REQUIRED ACTIONS =>
1. In the Jira comment, which release was the issue moved to a blocker for?
2. Reproduce the Jira comment from "[jira] [Commented] (LUCENE-9843)" up to and including "a long time.".

TEXT PASSAGE =>

=-=-=

You are viewing a plain text version of this content. The canonical link for it is here.
Posted to issues@lucene.apache.org by "Robert Muir (Jira)" <ji...@apache.org> on 2021/04/14 21:26:00 UTC

[jira] [Commented] (LUCENE-9843) Remove compression option on doc values

    [ https://issues.apache.org/jira/browse/LUCENE-9843?page=com.atlassian.jira.plugin.system.issuetabpanels:comment-tabpanel&focusedCommentId=17321327#comment-17321327 ] 

Robert Muir commented on LUCENE-9843:
-------------------------------------

I moved this issue to a blocker for 9.0 because i've already seen multiple instances where these compression settings are set inappropriately, and from a back-compat perspective we need to stop the bleeding before we have to support all these variants for a long time.

I'll summarize my proposal above again:
* remove the option for SORTED term dictionaries, just compress always. does not impact speed of per-doc ordinals.
* remove the option for BINARY, don't compress. it is a catch-all and we don't know the use-case. Supply a different codec if someone wants to do block compression over binary, but avoid back compat hassle.

Seems the issue could be easily split into two tasks.

=-=-=

DATA =>
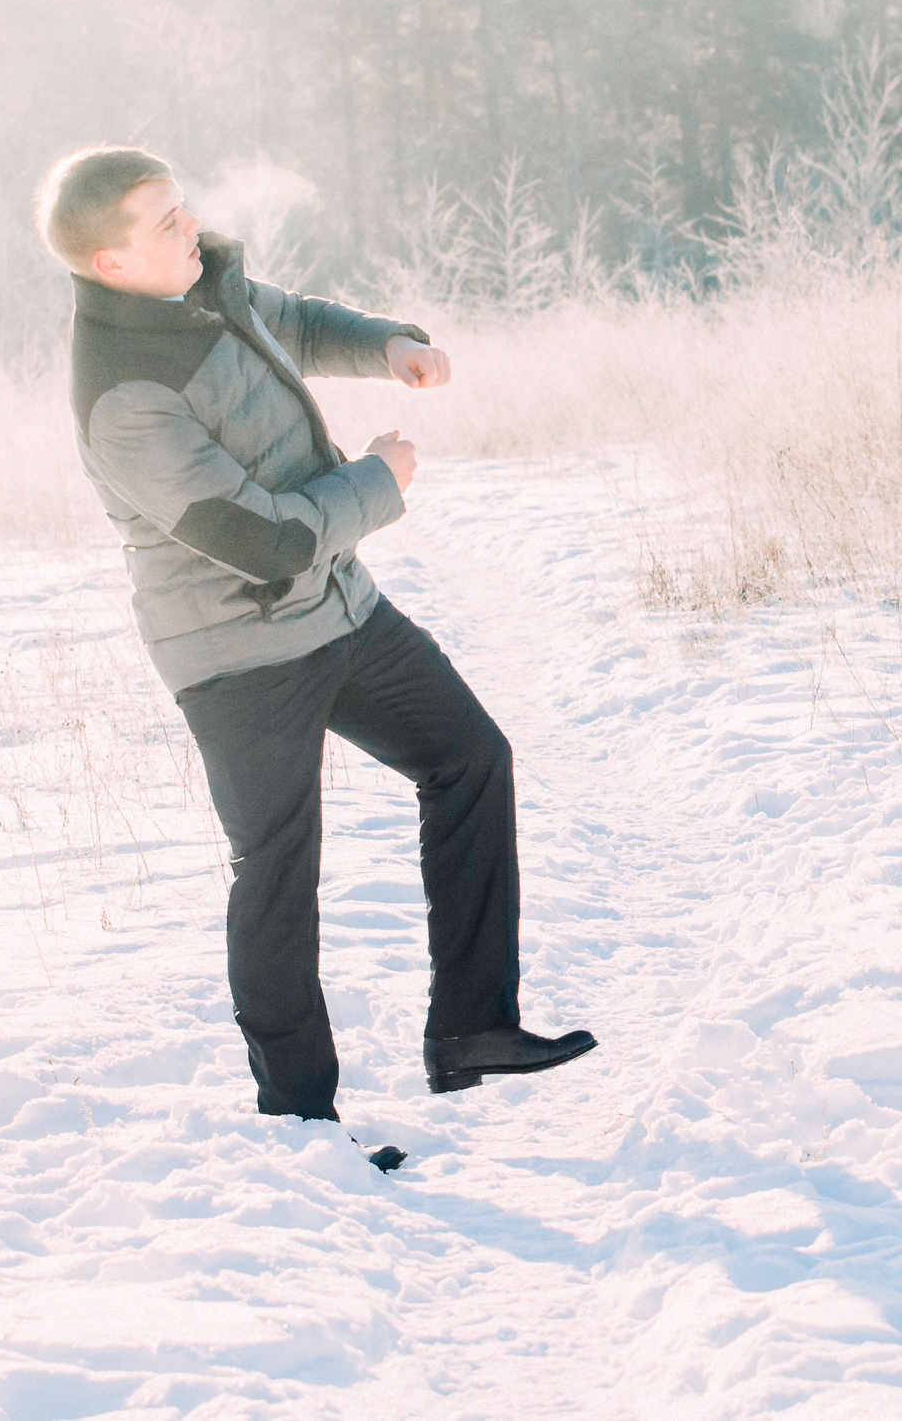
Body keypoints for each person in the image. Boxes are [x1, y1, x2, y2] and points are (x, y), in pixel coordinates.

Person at [38, 146, 596, 1161]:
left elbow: (287, 322)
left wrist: (388, 345)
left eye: (179, 206)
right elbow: (261, 541)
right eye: (161, 224)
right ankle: (299, 1118)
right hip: (236, 653)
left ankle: (475, 1030)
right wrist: (382, 480)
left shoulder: (203, 283)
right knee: (278, 868)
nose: (188, 229)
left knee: (469, 759)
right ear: (109, 264)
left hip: (337, 606)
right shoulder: (125, 395)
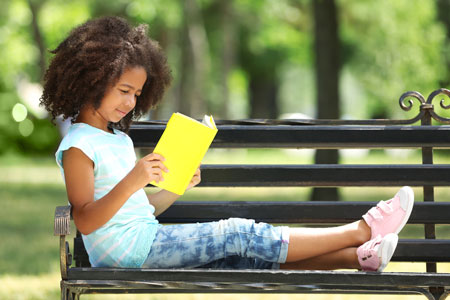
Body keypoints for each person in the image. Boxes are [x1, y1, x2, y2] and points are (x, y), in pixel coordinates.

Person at [40, 16, 415, 272]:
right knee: (237, 232)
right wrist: (134, 180)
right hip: (127, 254)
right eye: (124, 91)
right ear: (92, 79)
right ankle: (362, 230)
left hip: (143, 240)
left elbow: (140, 211)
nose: (130, 103)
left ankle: (356, 257)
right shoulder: (79, 145)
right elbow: (86, 219)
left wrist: (173, 189)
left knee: (243, 256)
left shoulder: (117, 138)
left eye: (137, 94)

=-=-=

EXERCISE RESPONSES =>
1. Lucene 9.0.

2.
[jira] [Commented] (LUCENE-9843) Remove compression option on doc values

    [ https://issues.apache.org/jira/browse/LUCENE-9843?page=com.atlassian.jira.plugin.system.issuetabpanels:comment-tabpanel&focusedCommentId=17321327#comment-17321327 ] 

Robert Muir commented on LUCENE-9843:
-------------------------------------

I moved this issue to a blocker for 9.0 because i've already seen multiple instances where these compression settings are set inappropriately, and from a back-compat perspective we need to stop the bleeding before we have to support all these variants for a long time.